[Start of section]
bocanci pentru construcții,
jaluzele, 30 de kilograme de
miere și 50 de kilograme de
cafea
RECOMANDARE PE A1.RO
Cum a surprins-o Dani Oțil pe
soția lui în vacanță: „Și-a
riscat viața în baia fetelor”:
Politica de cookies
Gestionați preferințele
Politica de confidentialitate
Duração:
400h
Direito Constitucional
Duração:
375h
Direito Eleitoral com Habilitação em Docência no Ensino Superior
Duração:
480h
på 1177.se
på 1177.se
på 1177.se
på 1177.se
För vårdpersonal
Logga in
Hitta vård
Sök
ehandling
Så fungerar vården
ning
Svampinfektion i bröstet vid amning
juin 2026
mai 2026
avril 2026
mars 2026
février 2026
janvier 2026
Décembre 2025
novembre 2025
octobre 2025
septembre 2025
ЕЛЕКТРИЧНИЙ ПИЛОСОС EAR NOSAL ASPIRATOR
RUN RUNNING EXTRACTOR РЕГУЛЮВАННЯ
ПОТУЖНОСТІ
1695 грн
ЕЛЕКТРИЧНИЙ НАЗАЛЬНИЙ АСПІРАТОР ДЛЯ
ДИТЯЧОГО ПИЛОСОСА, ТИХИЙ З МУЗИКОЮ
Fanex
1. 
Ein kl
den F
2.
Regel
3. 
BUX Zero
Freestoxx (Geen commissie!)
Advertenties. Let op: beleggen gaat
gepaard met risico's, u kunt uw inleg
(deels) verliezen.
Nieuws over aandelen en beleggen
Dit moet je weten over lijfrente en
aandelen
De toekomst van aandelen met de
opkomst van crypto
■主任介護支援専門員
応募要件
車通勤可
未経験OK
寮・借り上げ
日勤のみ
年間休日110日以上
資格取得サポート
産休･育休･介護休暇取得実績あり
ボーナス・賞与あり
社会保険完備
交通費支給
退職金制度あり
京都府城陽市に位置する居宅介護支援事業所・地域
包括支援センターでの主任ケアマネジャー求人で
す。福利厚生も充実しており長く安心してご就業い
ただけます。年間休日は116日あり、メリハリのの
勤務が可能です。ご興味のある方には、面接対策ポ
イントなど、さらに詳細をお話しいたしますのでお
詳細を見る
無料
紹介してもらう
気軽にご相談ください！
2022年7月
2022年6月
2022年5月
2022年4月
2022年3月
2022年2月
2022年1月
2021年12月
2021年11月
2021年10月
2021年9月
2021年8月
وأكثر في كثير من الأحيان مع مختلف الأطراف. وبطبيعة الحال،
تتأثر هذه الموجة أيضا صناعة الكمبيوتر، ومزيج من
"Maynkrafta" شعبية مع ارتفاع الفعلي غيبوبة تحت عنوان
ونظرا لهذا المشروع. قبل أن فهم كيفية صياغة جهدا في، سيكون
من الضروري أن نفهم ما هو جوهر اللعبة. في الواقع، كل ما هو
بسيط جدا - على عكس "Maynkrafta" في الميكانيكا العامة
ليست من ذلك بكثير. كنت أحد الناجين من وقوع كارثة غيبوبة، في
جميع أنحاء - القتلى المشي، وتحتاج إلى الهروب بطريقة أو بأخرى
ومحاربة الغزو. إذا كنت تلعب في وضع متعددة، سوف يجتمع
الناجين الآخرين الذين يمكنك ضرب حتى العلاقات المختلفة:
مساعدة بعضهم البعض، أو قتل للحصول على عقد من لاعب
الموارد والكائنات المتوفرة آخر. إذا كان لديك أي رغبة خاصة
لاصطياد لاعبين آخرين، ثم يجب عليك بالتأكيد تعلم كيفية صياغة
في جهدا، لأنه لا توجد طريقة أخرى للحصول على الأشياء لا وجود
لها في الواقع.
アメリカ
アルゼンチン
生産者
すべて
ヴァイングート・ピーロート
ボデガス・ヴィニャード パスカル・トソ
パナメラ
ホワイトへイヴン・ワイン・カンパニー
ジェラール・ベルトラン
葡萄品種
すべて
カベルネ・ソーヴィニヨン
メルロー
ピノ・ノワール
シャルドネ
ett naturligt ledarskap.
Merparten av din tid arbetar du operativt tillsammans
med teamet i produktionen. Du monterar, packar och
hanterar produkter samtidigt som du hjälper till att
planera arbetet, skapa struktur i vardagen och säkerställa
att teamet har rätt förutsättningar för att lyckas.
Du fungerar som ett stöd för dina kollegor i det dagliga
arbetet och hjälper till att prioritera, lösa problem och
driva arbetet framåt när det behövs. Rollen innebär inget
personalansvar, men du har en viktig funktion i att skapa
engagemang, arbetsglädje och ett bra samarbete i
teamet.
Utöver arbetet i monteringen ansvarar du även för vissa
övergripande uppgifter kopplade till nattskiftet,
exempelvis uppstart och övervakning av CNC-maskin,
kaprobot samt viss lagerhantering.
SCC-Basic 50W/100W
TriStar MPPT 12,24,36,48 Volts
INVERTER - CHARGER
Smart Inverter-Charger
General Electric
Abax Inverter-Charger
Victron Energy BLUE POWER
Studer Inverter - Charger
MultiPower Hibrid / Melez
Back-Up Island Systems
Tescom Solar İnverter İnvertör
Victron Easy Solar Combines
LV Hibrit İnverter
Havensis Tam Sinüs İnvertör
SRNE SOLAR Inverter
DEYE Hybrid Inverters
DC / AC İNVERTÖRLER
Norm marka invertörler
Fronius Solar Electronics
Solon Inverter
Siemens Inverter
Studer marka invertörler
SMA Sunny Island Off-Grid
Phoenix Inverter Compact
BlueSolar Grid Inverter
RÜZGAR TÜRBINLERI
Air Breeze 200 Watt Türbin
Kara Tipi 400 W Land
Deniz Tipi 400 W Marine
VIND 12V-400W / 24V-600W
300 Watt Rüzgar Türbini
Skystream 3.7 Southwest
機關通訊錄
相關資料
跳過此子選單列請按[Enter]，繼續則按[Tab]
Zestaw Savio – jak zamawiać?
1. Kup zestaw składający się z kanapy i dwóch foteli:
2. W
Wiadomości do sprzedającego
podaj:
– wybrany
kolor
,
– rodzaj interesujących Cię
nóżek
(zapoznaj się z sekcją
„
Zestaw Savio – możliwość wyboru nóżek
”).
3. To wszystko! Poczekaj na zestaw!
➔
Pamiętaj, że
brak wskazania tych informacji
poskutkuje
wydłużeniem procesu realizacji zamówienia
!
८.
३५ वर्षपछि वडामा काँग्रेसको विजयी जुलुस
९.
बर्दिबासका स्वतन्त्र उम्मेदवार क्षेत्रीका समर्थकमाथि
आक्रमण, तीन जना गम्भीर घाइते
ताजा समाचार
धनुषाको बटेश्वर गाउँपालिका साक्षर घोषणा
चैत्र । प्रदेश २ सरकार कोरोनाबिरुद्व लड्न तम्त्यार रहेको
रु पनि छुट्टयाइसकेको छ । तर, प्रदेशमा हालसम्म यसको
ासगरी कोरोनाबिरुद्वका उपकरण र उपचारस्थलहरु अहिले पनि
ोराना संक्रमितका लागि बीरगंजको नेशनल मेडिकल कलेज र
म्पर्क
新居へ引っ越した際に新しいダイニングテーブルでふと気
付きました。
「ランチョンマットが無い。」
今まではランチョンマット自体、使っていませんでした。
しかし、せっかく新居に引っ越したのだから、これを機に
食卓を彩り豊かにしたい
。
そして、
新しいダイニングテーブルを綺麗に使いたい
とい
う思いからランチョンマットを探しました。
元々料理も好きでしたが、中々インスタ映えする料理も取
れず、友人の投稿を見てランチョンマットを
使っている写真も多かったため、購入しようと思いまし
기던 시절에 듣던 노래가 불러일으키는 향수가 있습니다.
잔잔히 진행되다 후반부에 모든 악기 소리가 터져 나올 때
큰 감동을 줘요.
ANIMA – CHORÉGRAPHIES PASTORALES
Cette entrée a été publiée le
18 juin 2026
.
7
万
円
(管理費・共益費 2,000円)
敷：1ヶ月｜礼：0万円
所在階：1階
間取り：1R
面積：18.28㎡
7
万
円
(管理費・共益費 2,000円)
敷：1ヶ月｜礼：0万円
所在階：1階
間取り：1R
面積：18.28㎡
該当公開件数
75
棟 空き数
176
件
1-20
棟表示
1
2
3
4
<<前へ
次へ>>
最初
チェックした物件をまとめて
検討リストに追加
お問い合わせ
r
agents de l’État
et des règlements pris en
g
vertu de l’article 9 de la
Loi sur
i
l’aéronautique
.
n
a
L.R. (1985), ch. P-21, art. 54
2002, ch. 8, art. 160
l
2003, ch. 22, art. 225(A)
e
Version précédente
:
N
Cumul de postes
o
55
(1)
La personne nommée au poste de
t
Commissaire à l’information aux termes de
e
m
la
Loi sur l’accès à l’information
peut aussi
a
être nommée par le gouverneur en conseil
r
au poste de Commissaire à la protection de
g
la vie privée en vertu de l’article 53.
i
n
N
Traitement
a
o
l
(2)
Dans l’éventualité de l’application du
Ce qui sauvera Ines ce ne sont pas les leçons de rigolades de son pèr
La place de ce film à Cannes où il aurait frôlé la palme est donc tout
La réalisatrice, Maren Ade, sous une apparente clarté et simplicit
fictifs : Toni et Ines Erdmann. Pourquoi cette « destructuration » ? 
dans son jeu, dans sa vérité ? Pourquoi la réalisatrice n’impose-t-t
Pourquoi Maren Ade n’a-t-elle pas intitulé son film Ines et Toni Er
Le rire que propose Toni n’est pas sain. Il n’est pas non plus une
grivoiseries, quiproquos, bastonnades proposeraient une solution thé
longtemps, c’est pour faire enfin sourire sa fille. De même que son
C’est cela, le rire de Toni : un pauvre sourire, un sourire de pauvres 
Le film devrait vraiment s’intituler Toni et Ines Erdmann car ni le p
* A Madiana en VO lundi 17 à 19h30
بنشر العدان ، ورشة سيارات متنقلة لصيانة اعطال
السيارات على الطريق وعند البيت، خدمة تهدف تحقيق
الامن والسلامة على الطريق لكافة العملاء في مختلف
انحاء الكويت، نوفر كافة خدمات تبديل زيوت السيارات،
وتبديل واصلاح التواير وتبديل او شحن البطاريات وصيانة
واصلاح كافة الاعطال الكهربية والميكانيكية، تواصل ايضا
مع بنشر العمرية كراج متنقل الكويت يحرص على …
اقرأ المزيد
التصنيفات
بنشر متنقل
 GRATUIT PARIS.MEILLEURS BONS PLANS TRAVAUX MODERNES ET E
[End of section]
TASK BRIEF: A single figure is the whole answer: the number of lines in the listing that contain the word "كيفية".

ANSWER FOR THE TASK: 2